Problems of Urban Society
Urban problems are endless. To name the more important among them are: pollution, corruption,
unemployment, crime and juvenile delinquency, overcrowding and slums, drug addiction and
alcoholism, and begging. We analyse here some of the more crucial problems.
Housing and Slums
Housing people in a city or abolishing ‘houselessness’ is a serious problem. Government,
industrialists, capitalists, enterpreneurs, contractors, and landlords have been unable to keep pace
with the housing needs of the poor and the middle class people. According to the 1988 UNI report
(The Hindustan Times, 9 May, 1988), between one-fourth and half of the urban population in India’s
largest cities lives in makeshift shelters and slums. Millions of people are required to pay excessive
rent, that is, one which is beyond their means. In our profit-oriented economy, private landlords
and colonizers find little profit in building houses in cities for the poor and the lower middle-class
people; rather they consider it gainful to concentrate instead on meeting the housing needs of the
rich and the upper-middle class. The result has been higher rents and a scramble for the few
available houses. Almost half of the population are either ill-housed or pay more than 20 per cent
of their income on rent. In some states, Housing Boards and City Development Authorities have
tried to remedy the city housing problem with active financial support from the Life Insurance
Corporation, HUDCO and such other agencies. They even charge the total housing cost in monthly
instalments on interest varying between 9 per cent and 11 per cent. Thus, housing in cities even
today continues to be a gigantic problem next only to food and clothing. The estimated shortage
of houses at the beginning of the Eighth Plan was about 30 million units, out of which about 8
million were required for urban areas. By 1998, the shortage was expected to grow to 13 million
units in urban areas. In Delhi alone, which has seen a population increase from 6.2 to 9.3 million
between 1981 and 1991, there is an addition of 60,000 people each year who need to be provided
with new housing. Almost 70 per cent of Delhi’s population, according to a UNI report, lives in
sub-standard conditions.
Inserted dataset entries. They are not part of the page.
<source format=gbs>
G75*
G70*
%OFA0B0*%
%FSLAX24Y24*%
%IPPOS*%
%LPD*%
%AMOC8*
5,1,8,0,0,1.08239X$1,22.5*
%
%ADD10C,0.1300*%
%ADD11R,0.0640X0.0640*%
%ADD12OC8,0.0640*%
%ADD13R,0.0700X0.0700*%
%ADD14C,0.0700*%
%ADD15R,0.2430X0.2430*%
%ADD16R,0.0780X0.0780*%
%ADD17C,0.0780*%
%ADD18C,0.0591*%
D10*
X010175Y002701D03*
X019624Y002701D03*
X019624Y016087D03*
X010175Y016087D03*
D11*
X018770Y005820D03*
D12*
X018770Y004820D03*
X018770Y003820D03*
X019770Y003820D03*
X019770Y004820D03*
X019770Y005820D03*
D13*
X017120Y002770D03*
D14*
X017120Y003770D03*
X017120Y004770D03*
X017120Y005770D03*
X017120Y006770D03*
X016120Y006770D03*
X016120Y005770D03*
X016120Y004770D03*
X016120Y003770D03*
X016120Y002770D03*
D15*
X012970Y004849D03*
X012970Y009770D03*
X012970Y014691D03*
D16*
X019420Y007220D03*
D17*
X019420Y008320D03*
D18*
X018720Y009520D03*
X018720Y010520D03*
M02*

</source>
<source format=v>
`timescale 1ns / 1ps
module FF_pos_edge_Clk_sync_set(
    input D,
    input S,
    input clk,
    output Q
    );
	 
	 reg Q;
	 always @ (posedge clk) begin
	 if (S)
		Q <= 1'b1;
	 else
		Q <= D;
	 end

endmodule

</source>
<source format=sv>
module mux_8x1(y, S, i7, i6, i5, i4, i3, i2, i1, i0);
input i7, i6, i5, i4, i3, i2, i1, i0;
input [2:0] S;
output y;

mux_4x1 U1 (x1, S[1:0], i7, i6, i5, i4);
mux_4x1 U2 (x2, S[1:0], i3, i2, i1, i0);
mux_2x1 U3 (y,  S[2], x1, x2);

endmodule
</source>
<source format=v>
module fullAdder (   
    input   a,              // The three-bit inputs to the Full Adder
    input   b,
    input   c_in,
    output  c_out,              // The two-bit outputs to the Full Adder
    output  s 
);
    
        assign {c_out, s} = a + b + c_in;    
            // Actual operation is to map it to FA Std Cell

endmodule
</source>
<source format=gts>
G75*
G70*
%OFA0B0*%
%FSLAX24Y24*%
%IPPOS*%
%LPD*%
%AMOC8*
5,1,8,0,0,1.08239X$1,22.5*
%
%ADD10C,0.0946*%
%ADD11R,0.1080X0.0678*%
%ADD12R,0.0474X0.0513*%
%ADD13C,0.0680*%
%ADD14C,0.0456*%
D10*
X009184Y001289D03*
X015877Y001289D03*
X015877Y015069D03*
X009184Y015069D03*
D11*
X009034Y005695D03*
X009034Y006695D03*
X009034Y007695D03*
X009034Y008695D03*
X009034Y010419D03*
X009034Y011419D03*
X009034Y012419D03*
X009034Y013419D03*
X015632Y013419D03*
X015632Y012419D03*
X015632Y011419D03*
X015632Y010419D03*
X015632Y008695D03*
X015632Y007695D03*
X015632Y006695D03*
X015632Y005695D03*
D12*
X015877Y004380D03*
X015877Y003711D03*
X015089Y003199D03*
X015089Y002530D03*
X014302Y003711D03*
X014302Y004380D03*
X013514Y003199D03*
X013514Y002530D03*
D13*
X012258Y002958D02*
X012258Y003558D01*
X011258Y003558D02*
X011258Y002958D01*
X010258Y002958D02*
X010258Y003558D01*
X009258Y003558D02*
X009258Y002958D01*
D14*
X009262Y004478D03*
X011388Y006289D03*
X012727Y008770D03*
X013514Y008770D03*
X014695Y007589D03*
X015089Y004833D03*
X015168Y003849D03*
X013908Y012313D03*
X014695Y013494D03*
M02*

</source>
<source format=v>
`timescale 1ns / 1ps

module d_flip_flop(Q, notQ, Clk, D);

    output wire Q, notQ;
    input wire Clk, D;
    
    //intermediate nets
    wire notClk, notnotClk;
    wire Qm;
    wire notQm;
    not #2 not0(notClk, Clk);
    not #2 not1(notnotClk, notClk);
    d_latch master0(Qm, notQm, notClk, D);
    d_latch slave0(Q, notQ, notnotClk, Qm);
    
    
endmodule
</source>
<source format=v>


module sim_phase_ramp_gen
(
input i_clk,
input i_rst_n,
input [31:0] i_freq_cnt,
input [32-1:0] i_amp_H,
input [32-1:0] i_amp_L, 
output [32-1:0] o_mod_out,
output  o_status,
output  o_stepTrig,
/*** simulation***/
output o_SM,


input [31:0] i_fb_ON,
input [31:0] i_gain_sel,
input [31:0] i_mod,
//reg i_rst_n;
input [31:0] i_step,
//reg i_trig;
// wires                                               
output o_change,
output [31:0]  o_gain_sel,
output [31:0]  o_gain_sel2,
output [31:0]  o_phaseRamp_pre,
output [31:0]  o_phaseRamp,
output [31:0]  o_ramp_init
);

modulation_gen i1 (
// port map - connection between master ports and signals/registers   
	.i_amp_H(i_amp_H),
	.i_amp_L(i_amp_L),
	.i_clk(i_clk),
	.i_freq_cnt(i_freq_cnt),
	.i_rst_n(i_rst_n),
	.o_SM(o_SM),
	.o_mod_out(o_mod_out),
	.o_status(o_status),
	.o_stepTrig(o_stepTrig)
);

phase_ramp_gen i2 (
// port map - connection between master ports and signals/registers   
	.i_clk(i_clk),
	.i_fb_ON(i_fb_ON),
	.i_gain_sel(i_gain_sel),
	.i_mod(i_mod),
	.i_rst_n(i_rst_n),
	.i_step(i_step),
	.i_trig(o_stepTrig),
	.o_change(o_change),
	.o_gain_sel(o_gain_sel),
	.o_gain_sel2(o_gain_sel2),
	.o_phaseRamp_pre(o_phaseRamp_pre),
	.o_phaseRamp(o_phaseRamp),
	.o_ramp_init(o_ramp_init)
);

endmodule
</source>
With the country’s slum population of 1991 standing at nearly 40 million,
slum dwellers form 44 per cent of population in Delhi, 45 per cent in Mumbai, 42 per cent in
Calcutta, and 39 per cent in Chennai. The situation is no better in eight other metropolises of
Banglore, Hyderabad, Ahmedabad, Kanpur, Pune, Nagpur, Lucknow and Jaipur. Slum population,
governmental efforts notwithstanding, is expected to show a sizable increase by 2010 aggravating
the housing existing problem and squalor conditions. Living conditions in slum areas are
characterised by overcrowding, poor environmental conditions, scarcity of health and family welfare
services, and total absence of minimum level of residential accommodation. As a result, conditions
of people living in slums is far more pathetic than in rural areas.
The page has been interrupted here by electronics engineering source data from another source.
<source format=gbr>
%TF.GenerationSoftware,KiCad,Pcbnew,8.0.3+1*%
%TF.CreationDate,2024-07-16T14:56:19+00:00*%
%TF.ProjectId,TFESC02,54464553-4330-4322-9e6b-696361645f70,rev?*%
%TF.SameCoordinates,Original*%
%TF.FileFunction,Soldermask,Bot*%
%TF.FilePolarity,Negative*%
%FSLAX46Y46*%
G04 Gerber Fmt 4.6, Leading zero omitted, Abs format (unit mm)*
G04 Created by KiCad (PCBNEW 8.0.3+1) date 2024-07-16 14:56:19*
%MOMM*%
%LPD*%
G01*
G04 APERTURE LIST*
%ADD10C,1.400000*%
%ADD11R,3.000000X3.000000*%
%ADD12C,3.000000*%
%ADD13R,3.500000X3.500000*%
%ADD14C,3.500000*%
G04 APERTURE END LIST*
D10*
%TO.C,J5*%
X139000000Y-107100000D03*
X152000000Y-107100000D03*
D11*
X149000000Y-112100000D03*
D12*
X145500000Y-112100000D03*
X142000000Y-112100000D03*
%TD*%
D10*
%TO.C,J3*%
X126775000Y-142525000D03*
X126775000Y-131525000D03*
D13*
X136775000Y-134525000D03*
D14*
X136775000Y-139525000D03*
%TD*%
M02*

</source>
Crowding and Depersonalisation
Crowding (density of population) and people’s apathy to other persons’ problems (including their
neighbours’ problems) is another problem growing out of city life. Some homes are so overcrowded
that five to six persons live in one room. Some city neighbourhoods are extremely over-crowded.
Overcrowding has very deleterious effects. It encourages deviant behaviour, spreads diseases,
and creates conditions for mental illness, alcoholism, and riots. One effect of dense urban living is
people’s apathy and indifference. City-dwellers do not want to ‘get involved’ in other people’s
affairs. Some people do take interest in accidents and in cases of molestations, assaults and even
murders but most people choose to be mere onlookers.